(Stored items)

- Opening Delimiter -

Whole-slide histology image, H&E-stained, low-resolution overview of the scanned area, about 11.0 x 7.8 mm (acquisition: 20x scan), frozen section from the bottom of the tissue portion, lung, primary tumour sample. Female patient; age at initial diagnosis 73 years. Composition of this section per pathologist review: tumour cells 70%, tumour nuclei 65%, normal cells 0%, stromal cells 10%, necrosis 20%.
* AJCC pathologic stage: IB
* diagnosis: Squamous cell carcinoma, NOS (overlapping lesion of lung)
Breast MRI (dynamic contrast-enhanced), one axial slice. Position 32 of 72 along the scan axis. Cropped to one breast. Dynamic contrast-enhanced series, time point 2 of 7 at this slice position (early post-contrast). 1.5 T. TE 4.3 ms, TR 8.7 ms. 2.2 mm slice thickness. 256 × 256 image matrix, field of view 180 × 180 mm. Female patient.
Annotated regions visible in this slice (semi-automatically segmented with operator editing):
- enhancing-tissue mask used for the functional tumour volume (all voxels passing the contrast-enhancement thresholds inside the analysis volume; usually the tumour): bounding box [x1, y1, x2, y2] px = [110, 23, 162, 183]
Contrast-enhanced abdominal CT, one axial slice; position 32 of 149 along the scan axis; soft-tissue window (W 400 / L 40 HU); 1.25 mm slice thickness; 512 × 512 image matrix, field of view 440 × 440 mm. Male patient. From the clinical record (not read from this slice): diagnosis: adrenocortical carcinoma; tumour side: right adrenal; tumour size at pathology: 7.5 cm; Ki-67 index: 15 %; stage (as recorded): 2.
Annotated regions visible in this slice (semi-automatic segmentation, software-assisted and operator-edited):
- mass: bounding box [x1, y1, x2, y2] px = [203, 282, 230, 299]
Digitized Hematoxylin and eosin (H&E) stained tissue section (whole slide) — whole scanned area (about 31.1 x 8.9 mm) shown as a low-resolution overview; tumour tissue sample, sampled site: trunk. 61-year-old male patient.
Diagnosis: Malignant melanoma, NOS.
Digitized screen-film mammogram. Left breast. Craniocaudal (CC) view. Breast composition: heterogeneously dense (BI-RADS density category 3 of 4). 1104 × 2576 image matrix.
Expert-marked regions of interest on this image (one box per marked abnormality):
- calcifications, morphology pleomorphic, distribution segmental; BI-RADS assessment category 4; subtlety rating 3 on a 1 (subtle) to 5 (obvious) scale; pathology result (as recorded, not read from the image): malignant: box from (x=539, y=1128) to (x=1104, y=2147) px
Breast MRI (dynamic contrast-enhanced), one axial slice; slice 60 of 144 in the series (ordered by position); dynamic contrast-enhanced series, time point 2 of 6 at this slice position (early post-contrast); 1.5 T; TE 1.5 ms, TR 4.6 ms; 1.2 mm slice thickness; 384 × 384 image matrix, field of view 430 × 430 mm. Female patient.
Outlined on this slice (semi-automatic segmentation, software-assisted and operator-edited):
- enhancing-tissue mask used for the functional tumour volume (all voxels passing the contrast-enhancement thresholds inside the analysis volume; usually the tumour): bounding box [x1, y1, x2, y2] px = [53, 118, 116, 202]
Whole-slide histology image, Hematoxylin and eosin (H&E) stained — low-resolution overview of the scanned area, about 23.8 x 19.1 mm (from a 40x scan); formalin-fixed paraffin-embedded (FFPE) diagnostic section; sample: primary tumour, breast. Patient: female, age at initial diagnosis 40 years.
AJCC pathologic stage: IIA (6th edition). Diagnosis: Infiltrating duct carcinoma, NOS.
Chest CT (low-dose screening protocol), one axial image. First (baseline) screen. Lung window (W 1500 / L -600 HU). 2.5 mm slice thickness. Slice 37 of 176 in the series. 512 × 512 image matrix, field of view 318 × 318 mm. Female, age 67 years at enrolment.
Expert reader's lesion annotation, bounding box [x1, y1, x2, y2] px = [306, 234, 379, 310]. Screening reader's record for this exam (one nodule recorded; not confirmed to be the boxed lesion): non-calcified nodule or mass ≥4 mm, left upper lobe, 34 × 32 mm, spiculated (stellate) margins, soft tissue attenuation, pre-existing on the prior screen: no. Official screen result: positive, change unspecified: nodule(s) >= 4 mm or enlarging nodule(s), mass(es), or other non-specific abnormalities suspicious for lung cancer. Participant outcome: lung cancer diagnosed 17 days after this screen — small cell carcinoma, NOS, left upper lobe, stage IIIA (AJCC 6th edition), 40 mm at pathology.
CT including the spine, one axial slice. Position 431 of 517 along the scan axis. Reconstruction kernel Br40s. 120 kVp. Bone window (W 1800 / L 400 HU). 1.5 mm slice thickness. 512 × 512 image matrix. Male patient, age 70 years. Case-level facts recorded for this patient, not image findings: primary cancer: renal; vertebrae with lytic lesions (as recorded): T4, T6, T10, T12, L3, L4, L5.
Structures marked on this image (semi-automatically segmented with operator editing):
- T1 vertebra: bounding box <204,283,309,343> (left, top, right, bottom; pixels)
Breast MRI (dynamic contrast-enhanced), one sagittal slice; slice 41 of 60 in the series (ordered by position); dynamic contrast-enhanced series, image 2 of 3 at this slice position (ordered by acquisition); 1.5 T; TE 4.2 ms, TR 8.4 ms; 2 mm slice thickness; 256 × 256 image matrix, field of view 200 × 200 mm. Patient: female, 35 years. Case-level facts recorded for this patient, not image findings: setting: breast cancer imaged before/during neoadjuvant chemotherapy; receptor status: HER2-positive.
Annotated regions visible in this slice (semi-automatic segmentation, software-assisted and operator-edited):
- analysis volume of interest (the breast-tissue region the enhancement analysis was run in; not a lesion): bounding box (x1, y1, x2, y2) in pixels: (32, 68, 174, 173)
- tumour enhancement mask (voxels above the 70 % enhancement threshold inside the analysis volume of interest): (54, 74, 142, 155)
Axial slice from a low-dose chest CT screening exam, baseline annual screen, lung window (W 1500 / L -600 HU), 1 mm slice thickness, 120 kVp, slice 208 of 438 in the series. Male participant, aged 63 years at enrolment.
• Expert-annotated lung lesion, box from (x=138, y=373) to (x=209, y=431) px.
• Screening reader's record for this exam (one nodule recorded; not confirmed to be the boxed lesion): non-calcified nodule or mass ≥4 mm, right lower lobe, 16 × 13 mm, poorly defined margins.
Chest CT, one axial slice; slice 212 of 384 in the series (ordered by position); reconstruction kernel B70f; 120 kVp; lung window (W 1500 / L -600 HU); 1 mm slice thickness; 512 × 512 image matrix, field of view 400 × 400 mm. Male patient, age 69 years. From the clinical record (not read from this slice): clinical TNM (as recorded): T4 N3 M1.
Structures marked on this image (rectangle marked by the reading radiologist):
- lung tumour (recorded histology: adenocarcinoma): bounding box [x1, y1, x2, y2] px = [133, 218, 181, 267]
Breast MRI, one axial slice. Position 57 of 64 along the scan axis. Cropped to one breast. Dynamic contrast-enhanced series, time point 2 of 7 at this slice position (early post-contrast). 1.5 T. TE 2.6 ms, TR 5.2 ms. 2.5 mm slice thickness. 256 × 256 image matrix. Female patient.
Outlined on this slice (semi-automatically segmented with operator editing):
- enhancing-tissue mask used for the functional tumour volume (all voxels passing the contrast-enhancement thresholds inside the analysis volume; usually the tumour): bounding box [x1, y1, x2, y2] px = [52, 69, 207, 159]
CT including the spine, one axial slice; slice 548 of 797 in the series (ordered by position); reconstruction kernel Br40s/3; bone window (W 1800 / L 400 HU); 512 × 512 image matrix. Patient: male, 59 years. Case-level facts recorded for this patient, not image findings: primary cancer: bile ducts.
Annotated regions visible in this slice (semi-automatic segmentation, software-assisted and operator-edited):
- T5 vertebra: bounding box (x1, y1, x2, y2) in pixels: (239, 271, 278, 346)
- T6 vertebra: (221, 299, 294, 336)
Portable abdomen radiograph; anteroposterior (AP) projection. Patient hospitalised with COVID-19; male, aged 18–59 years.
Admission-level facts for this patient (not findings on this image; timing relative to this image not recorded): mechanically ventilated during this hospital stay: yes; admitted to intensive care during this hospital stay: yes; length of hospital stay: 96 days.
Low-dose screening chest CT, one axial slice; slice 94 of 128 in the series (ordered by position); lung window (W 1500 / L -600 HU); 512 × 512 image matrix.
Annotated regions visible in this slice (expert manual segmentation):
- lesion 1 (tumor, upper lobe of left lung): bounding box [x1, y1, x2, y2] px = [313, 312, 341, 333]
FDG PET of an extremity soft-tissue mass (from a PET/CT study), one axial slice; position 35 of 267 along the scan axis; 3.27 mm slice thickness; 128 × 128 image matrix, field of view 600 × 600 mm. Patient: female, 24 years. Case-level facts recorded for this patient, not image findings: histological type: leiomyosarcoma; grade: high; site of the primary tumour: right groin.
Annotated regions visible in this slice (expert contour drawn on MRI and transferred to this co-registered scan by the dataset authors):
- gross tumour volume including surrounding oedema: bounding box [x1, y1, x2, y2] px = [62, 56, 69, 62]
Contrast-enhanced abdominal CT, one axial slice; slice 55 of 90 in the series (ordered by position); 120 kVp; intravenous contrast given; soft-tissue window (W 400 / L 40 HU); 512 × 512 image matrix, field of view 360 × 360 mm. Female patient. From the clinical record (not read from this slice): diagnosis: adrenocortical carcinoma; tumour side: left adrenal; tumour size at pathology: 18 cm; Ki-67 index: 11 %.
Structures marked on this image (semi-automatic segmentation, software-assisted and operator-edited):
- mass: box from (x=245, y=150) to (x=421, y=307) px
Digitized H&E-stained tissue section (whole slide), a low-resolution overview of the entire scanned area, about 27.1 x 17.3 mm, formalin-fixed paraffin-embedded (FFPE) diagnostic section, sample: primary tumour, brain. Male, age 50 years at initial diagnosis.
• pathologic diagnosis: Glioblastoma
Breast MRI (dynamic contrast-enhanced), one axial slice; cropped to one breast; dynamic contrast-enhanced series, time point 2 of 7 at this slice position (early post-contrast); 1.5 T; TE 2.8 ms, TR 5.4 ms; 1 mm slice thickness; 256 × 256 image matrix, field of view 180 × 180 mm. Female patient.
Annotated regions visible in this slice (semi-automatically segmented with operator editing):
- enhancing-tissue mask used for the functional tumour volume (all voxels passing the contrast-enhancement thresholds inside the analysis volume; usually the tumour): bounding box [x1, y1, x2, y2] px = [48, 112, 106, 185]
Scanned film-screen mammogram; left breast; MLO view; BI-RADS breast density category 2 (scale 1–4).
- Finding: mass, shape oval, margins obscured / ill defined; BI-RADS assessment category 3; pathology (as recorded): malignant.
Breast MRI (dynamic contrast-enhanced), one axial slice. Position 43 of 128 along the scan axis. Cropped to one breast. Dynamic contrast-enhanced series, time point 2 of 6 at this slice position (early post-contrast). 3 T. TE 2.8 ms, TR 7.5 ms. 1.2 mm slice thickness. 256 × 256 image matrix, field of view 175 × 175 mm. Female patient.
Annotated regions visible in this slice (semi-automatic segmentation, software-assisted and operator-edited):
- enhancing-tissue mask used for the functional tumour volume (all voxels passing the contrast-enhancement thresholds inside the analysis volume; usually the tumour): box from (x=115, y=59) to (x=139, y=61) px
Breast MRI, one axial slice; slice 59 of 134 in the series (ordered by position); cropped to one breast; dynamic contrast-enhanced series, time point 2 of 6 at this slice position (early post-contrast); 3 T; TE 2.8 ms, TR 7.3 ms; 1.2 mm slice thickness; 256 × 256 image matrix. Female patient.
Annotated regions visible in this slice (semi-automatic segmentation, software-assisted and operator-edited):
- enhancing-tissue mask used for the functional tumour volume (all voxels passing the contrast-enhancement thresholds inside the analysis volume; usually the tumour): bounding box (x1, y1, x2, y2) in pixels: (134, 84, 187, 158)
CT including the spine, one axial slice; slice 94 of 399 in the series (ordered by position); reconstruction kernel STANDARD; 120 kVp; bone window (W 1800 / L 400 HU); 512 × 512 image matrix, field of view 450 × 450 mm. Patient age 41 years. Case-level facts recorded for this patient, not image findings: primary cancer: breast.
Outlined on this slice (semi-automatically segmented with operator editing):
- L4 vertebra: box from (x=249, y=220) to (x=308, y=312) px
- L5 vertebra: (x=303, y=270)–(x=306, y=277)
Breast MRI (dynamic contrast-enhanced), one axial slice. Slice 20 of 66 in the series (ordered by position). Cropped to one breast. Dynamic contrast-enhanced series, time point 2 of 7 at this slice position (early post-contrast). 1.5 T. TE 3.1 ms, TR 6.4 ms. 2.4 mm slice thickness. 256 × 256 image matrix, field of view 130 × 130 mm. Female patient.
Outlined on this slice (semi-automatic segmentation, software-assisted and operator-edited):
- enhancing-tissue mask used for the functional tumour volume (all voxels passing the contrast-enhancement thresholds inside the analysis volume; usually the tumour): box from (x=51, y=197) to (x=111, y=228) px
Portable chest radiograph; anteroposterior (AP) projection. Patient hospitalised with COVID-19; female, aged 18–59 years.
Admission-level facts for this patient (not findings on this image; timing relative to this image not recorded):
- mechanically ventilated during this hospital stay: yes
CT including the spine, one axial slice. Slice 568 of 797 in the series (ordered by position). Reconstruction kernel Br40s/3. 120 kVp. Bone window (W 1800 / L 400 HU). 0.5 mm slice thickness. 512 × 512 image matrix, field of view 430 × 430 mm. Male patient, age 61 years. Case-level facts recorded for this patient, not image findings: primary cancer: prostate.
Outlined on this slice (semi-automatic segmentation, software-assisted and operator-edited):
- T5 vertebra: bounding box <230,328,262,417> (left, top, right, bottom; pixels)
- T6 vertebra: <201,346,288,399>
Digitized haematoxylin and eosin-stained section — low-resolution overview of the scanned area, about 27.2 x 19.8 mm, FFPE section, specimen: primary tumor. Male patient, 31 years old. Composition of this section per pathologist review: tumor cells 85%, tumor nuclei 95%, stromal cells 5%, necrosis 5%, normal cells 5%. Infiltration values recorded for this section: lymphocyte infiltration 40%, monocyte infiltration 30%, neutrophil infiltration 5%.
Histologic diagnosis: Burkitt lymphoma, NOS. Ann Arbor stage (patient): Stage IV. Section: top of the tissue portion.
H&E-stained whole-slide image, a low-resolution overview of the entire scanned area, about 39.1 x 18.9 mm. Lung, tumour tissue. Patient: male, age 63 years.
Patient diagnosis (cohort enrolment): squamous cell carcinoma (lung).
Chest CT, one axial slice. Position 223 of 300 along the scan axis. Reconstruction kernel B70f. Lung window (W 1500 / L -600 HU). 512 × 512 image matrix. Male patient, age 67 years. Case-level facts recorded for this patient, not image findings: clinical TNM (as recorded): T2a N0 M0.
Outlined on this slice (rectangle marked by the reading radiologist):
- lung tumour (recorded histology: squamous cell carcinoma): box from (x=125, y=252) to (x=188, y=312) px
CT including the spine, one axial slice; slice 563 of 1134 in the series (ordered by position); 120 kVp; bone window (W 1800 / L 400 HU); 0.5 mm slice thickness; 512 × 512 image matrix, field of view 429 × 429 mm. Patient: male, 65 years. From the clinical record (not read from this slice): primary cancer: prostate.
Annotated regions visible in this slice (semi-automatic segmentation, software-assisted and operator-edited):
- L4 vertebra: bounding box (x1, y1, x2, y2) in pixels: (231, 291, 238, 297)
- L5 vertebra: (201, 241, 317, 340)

- Closing Delimiter -

How to complete this task: Only the lines from the one holding "Histologic diagnosis: Burkitt" through the end of the records should appear in the answer, each repeated exactly.

Solution:
Histologic diagnosis: Burkitt lymphoma, NOS. Ann Arbor stage (patient): Stage IV. Section: top of the tissue portion.
H&E-stained whole-slide image, a low-resolution overview of the entire scanned area, about 39.1 x 18.9 mm. Lung, tumour tissue. Patient: male, age 63 years.
Patient diagnosis (cohort enrolment): squamous cell carcinoma (lung).
Chest CT, one axial slice. Position 223 of 300 along the scan axis. Reconstruction kernel B70f. Lung window (W 1500 / L -600 HU). 512 × 512 image matrix. Male patient, age 67 years. Case-level facts recorded for this patient, not image findings: clinical TNM (as recorded): T2a N0 M0.
Outlined on this slice (rectangle marked by the reading radiologist):
- lung tumour (recorded histology: squamous cell carcinoma): box from (x=125, y=252) to (x=188, y=312) px
CT including the spine, one axial slice; slice 563 of 1134 in the series (ordered by position); 120 kVp; bone window (W 1800 / L 400 HU); 0.5 mm slice thickness; 512 × 512 image matrix, field of view 429 × 429 mm. Patient: male, 65 years. From the clinical record (not read from this slice): primary cancer: prostate.
Annotated regions visible in this slice (semi-automatic segmentation, software-assisted and operator-edited):
- L4 vertebra: bounding box (x1, y1, x2, y2) in pixels: (231, 291, 238, 297)
- L5 vertebra: (201, 241, 317, 340)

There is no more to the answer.